Ulrikk Birkkjær took over the role of Benno tonight, revealing the talents of another of the company's up and coming men. Of particular note in his solo was a series of beautiful pirouettes that ended in a perfectly balanced relevé. The pas de quatre was again led by Dawid Kupinski with Diani Cuni, Gudrun Bojesen and Lesley Culver. I look forward to seeing Kupinski, who is just 22, develop his vast talents. Tonight he struck me as looking a bit like a young Kenneth Greve with his long legs, high, controlled, stretched jumps and plush plies.
The casting for many of the other divertissements was excellent. Sebastian Kloborg and Maria Bernholdt are a match made in heaven for the spicy Hungarian Dance – she has sass and power, he high jumps and energy. Up until now, I'd always considered Kloborg as more of a Romantic dancer – he debuted as Romeo last fall, but he has really sunk his teeth into the Hungarian dance and revealed a new facet to his dancing.
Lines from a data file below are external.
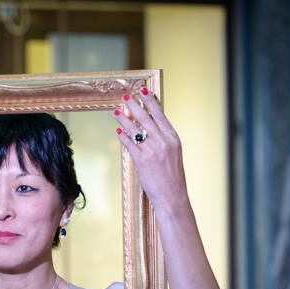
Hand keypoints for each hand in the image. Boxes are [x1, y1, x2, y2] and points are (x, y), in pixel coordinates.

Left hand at [113, 88, 189, 214]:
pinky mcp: (141, 160)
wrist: (172, 196)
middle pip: (145, 118)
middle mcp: (163, 142)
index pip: (160, 114)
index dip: (150, 101)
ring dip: (123, 119)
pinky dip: (122, 136)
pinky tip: (118, 131)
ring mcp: (152, 150)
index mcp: (173, 138)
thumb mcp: (173, 153)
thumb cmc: (172, 176)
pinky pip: (129, 144)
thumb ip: (163, 140)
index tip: (143, 90)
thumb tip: (148, 128)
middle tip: (125, 97)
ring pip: (134, 130)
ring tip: (116, 112)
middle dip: (133, 106)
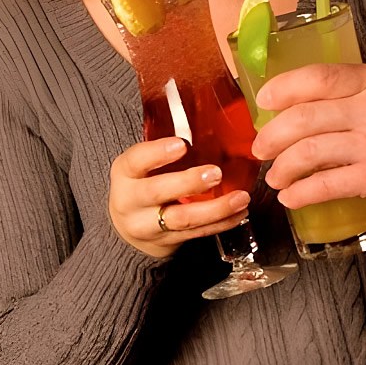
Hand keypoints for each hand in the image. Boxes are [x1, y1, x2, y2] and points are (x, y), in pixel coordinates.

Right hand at [108, 138, 249, 258]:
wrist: (127, 228)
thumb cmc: (141, 184)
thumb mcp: (141, 165)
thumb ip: (164, 150)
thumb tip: (207, 122)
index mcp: (125, 173)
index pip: (136, 161)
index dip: (157, 153)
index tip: (181, 144)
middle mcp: (131, 201)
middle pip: (157, 192)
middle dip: (188, 183)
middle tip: (215, 173)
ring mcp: (148, 225)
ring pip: (182, 219)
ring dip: (215, 209)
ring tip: (240, 197)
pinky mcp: (168, 242)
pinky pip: (197, 234)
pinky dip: (221, 224)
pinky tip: (239, 213)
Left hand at [250, 63, 365, 214]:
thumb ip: (352, 91)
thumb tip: (298, 104)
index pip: (317, 76)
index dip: (283, 88)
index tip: (264, 100)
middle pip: (304, 117)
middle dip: (272, 135)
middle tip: (261, 148)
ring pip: (309, 152)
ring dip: (282, 166)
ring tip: (275, 176)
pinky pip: (325, 184)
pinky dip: (300, 192)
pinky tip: (290, 197)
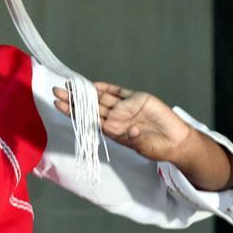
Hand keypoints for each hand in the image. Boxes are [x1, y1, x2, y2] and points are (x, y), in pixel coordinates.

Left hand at [52, 82, 193, 162]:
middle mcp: (116, 118)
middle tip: (56, 91)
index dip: (74, 112)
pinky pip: (118, 92)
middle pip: (90, 106)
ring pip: (101, 97)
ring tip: (69, 85)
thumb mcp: (143, 147)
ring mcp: (125, 107)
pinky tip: (93, 85)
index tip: (58, 105)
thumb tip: (130, 131)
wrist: (176, 141)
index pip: (89, 120)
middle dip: (73, 99)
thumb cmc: (157, 148)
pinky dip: (106, 88)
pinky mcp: (137, 98)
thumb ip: (135, 139)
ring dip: (86, 91)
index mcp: (113, 131)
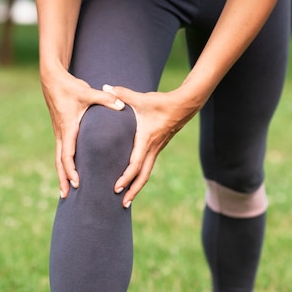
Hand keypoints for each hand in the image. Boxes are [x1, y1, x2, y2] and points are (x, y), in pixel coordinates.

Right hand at [41, 67, 124, 196]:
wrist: (52, 79)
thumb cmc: (70, 86)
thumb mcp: (88, 92)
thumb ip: (106, 99)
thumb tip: (122, 105)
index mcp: (68, 128)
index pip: (68, 154)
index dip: (72, 170)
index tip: (77, 182)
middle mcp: (61, 133)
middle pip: (60, 162)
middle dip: (63, 179)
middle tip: (65, 196)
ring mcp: (60, 133)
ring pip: (59, 159)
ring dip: (61, 175)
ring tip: (64, 192)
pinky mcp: (61, 131)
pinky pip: (62, 152)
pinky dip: (64, 165)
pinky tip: (69, 174)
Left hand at [107, 85, 204, 207]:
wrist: (185, 104)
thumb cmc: (162, 102)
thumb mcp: (141, 98)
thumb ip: (122, 94)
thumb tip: (105, 87)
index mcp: (146, 140)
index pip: (135, 164)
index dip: (126, 177)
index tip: (116, 188)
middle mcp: (152, 149)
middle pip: (143, 176)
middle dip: (133, 191)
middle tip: (123, 204)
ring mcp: (156, 149)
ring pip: (146, 173)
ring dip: (137, 187)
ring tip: (127, 199)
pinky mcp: (158, 147)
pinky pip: (148, 166)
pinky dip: (141, 176)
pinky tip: (134, 180)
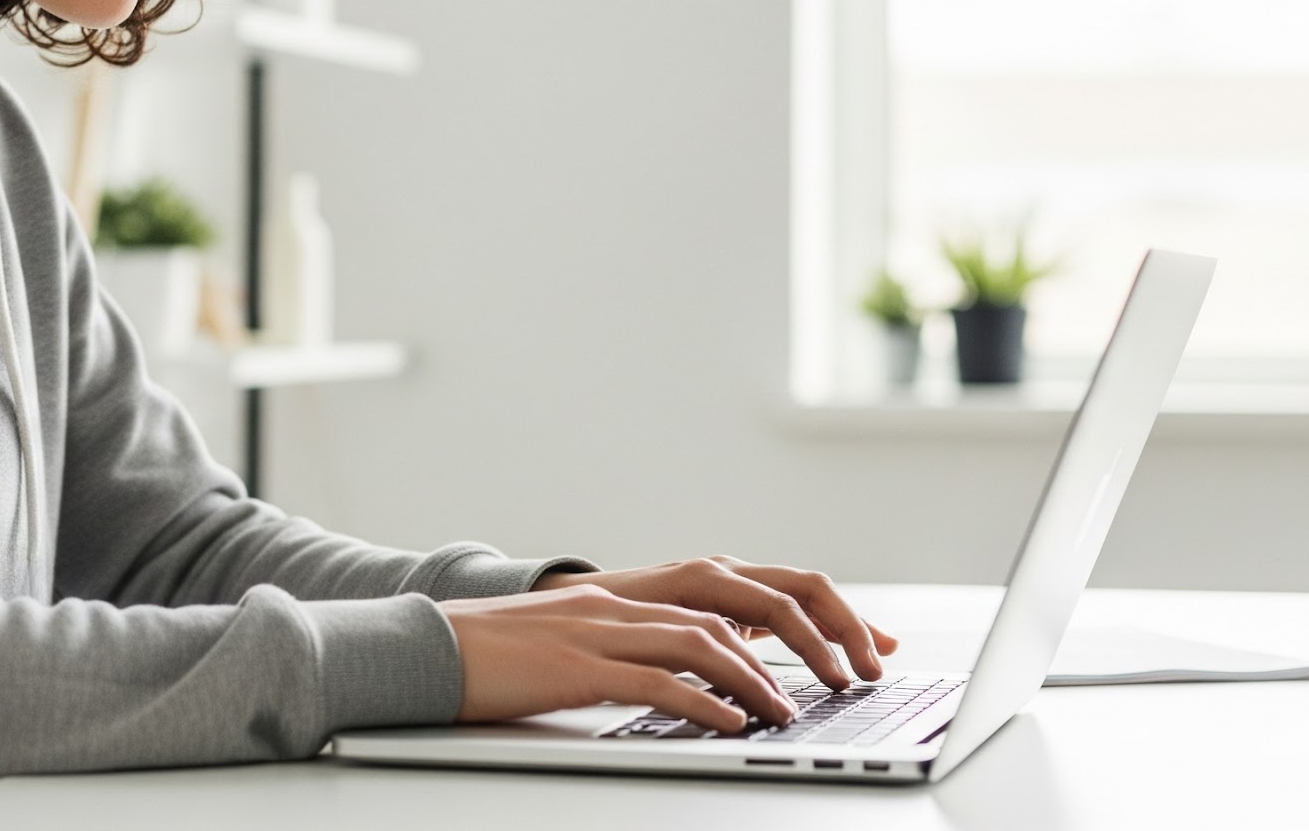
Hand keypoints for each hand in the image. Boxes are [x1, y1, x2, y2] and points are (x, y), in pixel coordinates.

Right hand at [533, 555, 898, 687]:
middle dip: (815, 634)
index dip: (821, 610)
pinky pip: (655, 679)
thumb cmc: (514, 651)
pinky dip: (701, 700)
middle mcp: (636, 596)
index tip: (870, 644)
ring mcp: (606, 625)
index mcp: (648, 588)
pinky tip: (730, 722)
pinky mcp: (579, 662)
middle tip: (856, 675)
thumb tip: (725, 653)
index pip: (756, 586)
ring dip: (761, 677)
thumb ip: (660, 636)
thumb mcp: (600, 634)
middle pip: (751, 597)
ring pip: (708, 637)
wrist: (439, 644)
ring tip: (793, 712)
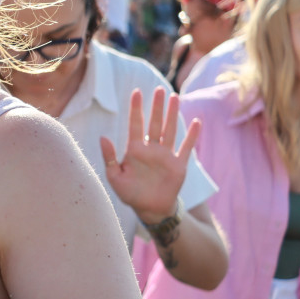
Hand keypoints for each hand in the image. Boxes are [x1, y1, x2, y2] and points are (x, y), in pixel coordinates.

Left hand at [99, 88, 200, 224]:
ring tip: (175, 97)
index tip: (136, 91)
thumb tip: (102, 136)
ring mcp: (165, 155)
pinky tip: (196, 122)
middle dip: (156, 106)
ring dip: (172, 114)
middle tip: (158, 89)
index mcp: (134, 150)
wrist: (149, 209)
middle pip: (154, 123)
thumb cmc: (129, 193)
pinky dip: (191, 136)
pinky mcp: (178, 165)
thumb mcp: (114, 176)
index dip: (135, 109)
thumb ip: (109, 157)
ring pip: (170, 130)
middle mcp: (151, 149)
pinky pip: (186, 148)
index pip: (135, 124)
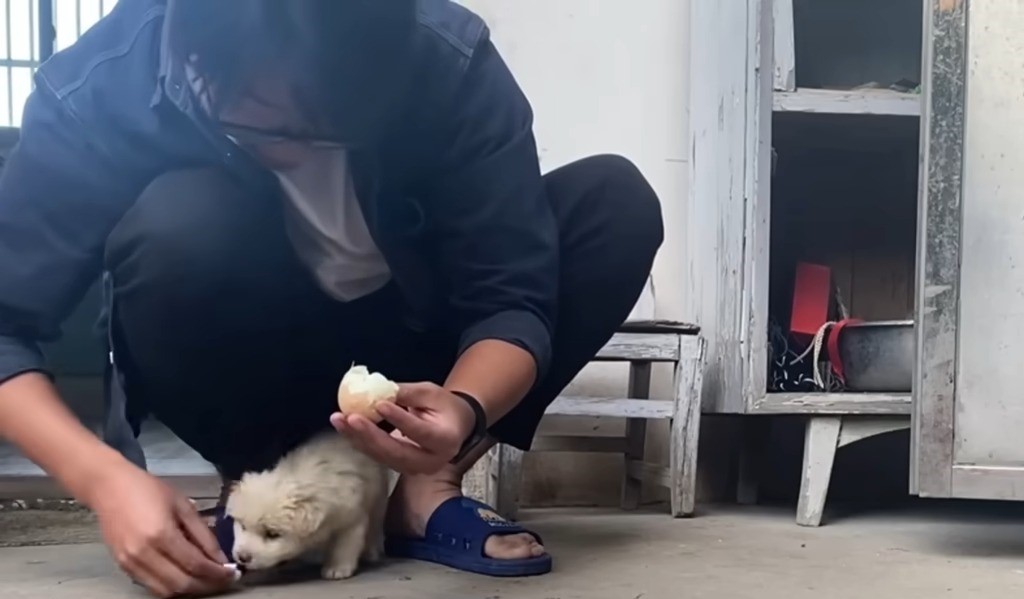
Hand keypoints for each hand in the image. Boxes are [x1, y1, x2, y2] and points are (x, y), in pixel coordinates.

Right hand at [90, 463, 234, 597]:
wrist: (109, 487)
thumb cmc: (149, 490)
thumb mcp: (183, 505)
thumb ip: (203, 534)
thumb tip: (220, 558)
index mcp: (161, 534)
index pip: (195, 564)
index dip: (217, 572)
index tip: (233, 573)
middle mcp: (144, 554)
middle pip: (181, 583)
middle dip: (207, 585)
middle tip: (223, 579)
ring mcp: (130, 563)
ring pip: (165, 591)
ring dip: (190, 590)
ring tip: (206, 580)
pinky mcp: (122, 567)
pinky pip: (151, 586)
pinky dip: (171, 586)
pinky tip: (184, 576)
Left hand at [330, 382, 476, 474]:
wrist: (452, 427)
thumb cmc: (443, 406)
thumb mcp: (431, 393)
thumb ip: (408, 393)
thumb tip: (379, 390)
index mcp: (445, 440)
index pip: (420, 432)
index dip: (399, 419)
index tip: (379, 405)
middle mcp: (430, 461)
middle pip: (396, 451)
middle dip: (370, 435)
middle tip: (349, 417)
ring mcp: (414, 468)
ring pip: (383, 456)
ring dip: (358, 438)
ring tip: (339, 419)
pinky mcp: (399, 467)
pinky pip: (377, 455)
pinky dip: (359, 441)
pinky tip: (345, 426)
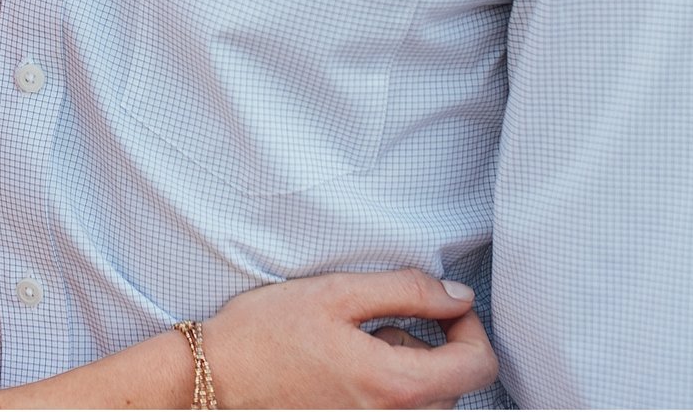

Amy Watson was a Russian dancer on a knife-edge, pushing the choreography to its breathtaking extreme, ably supported by Jean-Lucien Massot. Both Massot and also Tim Matiakis in the Neapolitan dance overcame two of the more unfortunate costumes in the production, though Matiakis seemed to have lost his black and white ballet slippers somewhere between Kongens Nytorv and Dokoen.
And it wouldn't be "Swan Lake" without the swans, who were again a model of corps excellence. One often does not realize the lack of true cohesion in corps de ballets until seeing true cohesion, such as that seen in "Swan Lake" this week. It's not a matter of getting every footstep and arm in identical positions, but a uniformity of style and movement, the best example of which were the gentle 'wing flaps' in our first introduction to the swan. 24 (20?) pairs of arms surged upwards and down with the same energy and curve. I also was struck tonight by the beautiful coordination in the sequence where the swans, all on flat foot in arabesque, all hop turn to the music. It's a visually arresting scene, and no less impressive technically given that it's no cup of tea balancing on a flat pointe shoe. (I've heard it compared to wearing little canoes on one's feet.) The one troublesome point was again the classic bent wristed 'swan neck' position, something that seems to stymie corps around the world.
Tadeusz Wojcieochowski again conducted, again with a few tempo issues.